Seamus Kelters, May 2017

Seamus Kelters, Crumlin Glen, Northern Ireland, May 2017.

Seamus Kelters was a reporter, a local journalist covering his home turf for his entire career. He was a lot like other first-rate local reporters: that well-attuned eye for the absurd and the hypocritical; that stubborn sense of justice; and that intimate knowledge of people, places and enough backstories to end careers and marriages if he not been such a generous soul. But Seamus’ hometown was Belfast. When Seamus was nine his family and neighbors evacuated from their homes in one of Belfast’s few mixed Catholic-Protestant developments, because British soldiers and contending paramilitaries turned it into a free-fire zone. In his first days as a newly-hired reporter at the Irish News he was covered an IRA funeral in Milltown Cemetery when a loyalist hitman rained bullets and grenades down on the mourners. Being a local reporter meant scooping the competition in an exclusive interview with the newly-freed Birmingham Six (portrayed onscreen in “In The Name Of The Father”), beating the competition just because he’d treated those families decently throughout their years-long courtroom ordeal.  It meant carefully calibrating words at press conferences during the most anguished, nerve-wracking days of the Good Friday peace negotiations, when even a needlessly provocative question from a reporter might send the whole thing off the rails.

I first met Seamus in 2002 in one of the first Dart Center Ochberg Fellowships. He was wary; he had come reluctantly, at the behest of his bosses at BBC Belfast, and figured he was in for a week of soft-headed do-gooderism. A day or so in, a lightbulb switched on; he embraced the idea of reporters learning about trauma from the best minds in psychology and psychiatry, and applying that knowledge to our own work. From that moment on there was no stopping him.

Seamus introduced me to the remarkable generation of Northern Irish journalists who chronicled brutal civil conflict afflicting their own community. We brought many of those reporters and editors together over a weekend in 2004 that I still contemplate and draw upon. People wander into journalism from all kinds of backgrounds and for all kinds of reasons. In the crucible of the Troubles, Seamus had decided that reporting with depth and integrity was the best response to sectarian violence. For him, and many of his colleagues, journalism was not only a profession but the alternative to picking up a gun. Seamus was an Irish Republican who worked side by side with unionist and loyalist colleagues covering marches and massacres, peace negotiations and parliamentary stalemates. He often told me that he and his best friends in the newsroom trusted one another with their lives yet never discussed how they voted. He was constantly alive to contradictions and inner conflicts; I remember him saying about the Omagh bombing, the single most deadly attack of the Troubles, that while reporting at the ghastly scene he wanted to be nowhere but home with his wife Camilla and his sons Brendan and Michael - but that once home, he was equally desperate to get back to covering the story. 

Seamus liked to tell long, funny yarns and I guess they were mostly true.
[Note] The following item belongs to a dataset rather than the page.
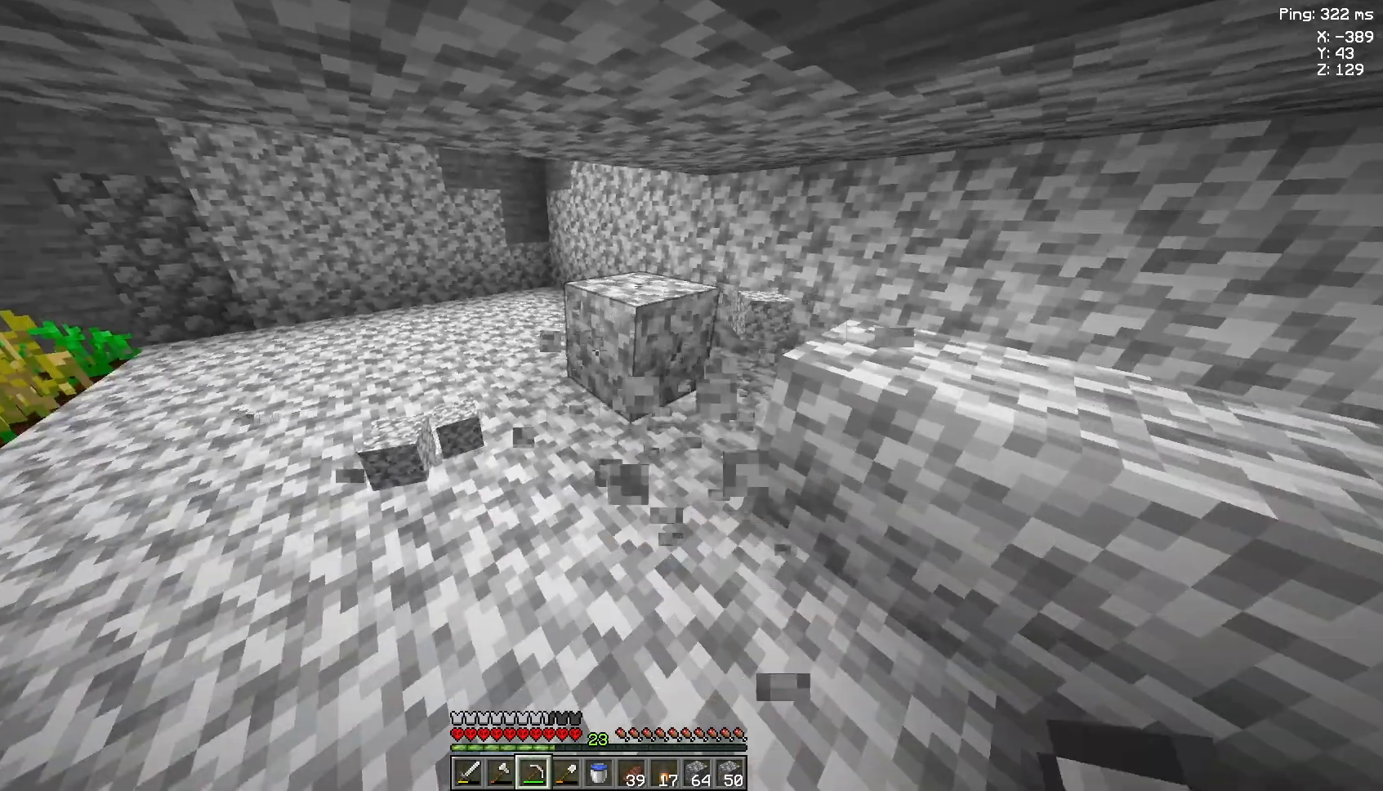
{"keys": [], "mouse": ["left"], "events": []}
He was a ruthless pool shark - I watched him pummel all comers in a Chicago neighborhood bar, with an intimidating ferocity of gaze over the cue that I think he learned from staring down cops and Provos. He loved photography and all the secret crafts of television and radio production - he could work himself into hilarious outrage over someone’s badly edited tape.
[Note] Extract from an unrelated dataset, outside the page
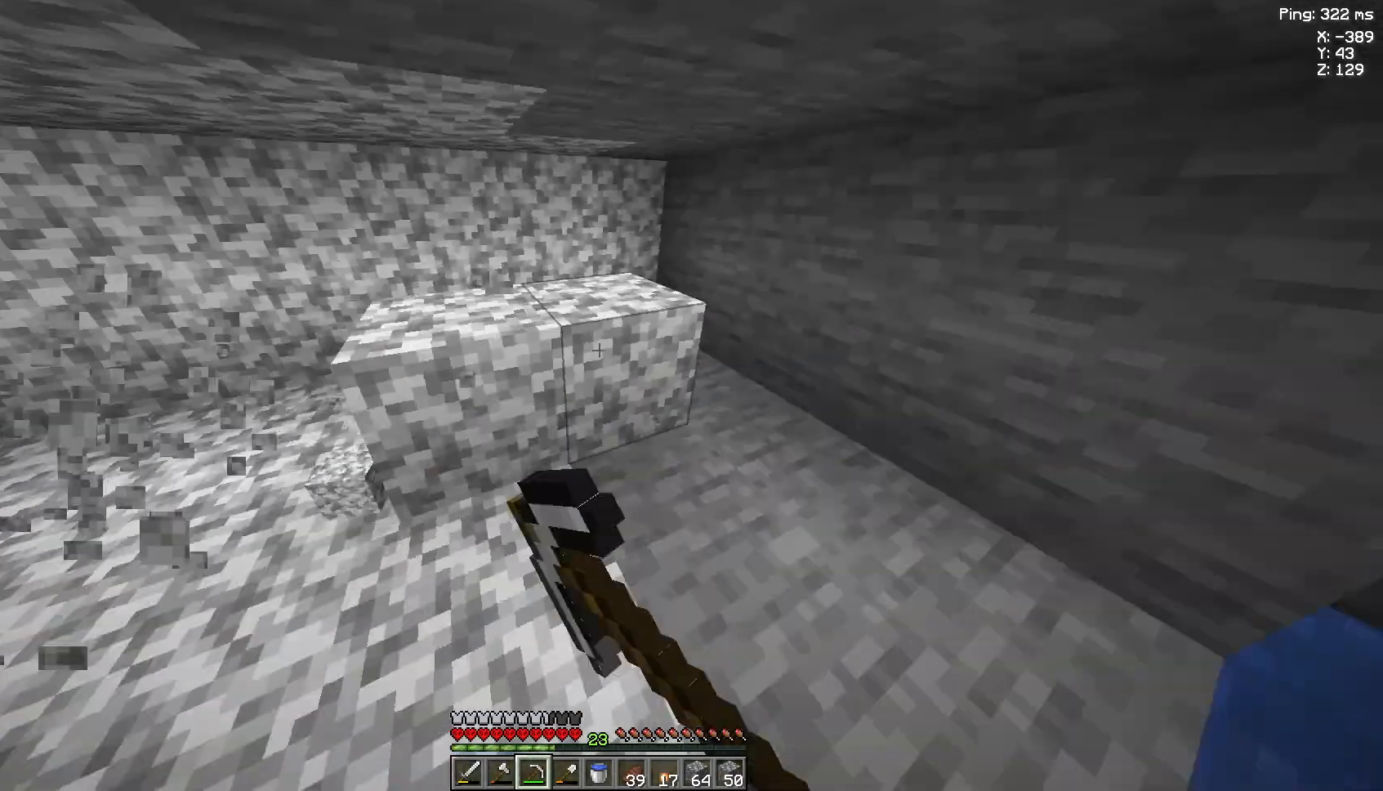
{"keys": [], "mouse": ["left"], "events": []}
Seamus’ monumental contribution was Lost Lives, 1 million words compiled with David McKittrick, Chris Thornton and Brian Feeney which will be studied 100 years from now by people trying to understand how civil conflict spins out of control.  Among other things Lost Lives is a masterwork of investigative journalism, based on a database Seamus began compiling long before “data journalism” was a buzzword. Seamus didn’t talk much about all the labor involving in researching and tracking 3,700+ killings, but he talked a lot about the passionate, granular arguments he and his co-authors had in trying to ensure the accuracy and even-handed treatment of each and every case. 
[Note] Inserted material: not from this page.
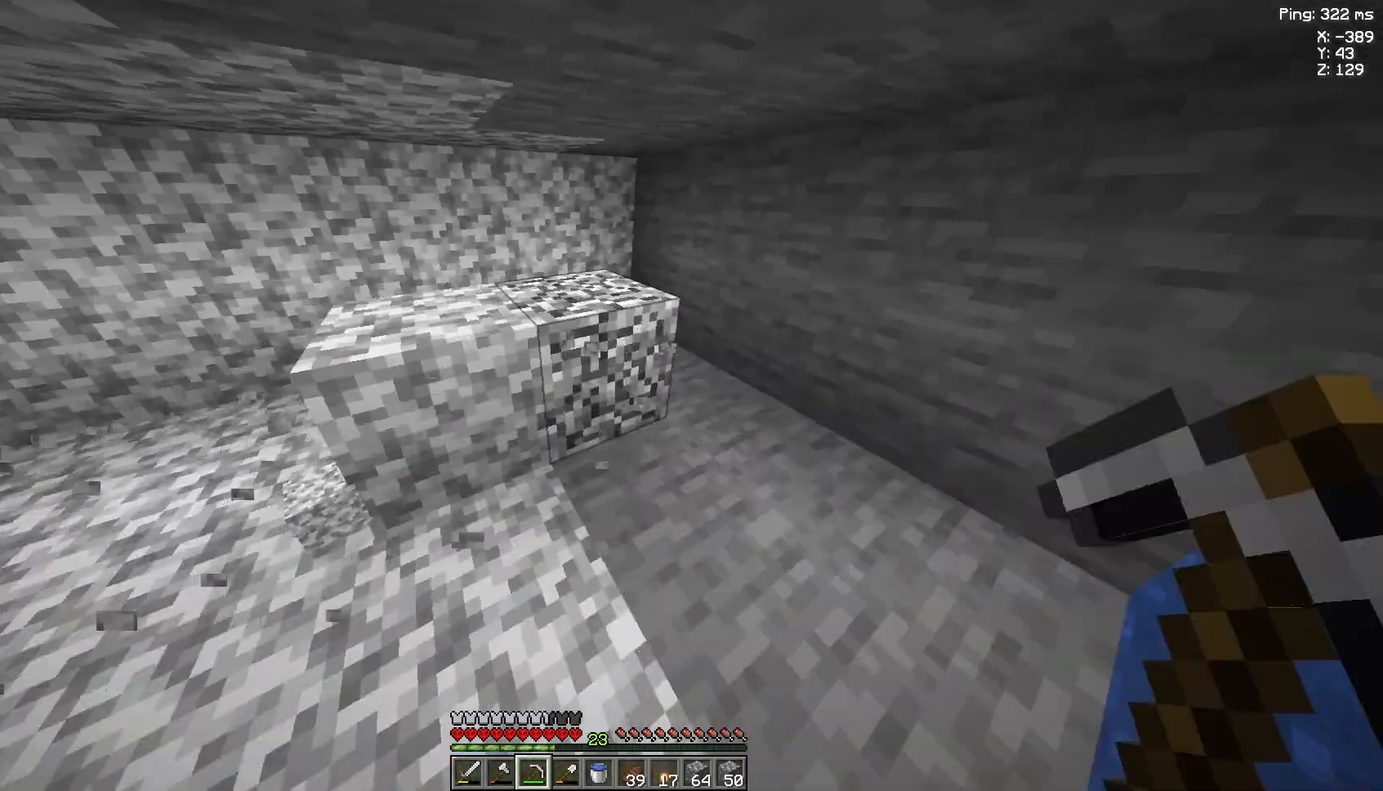
{"keys": [], "mouse": ["left"], "events": []}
Today Northern Ireland is more famous as the set for the fantasy battles of Game of Thrones than the setting of real-life bloodletting.  Thanks to the Good Friday peace process – still unfinished and newly stressed by Brexit - Seamus was able to turn his investigative talents in recent years to officials’ funny-money deals, to animal abuse and environmental crime and other targets. Young reporters in Belfast now work among smart glass-fronted office towers unimaginable in the bad days of bombs and bullets. But the standard Seamus and his colleagues established in the worst years of the Troubles still sets Northern Irish journalism apart. We shall not see his like again.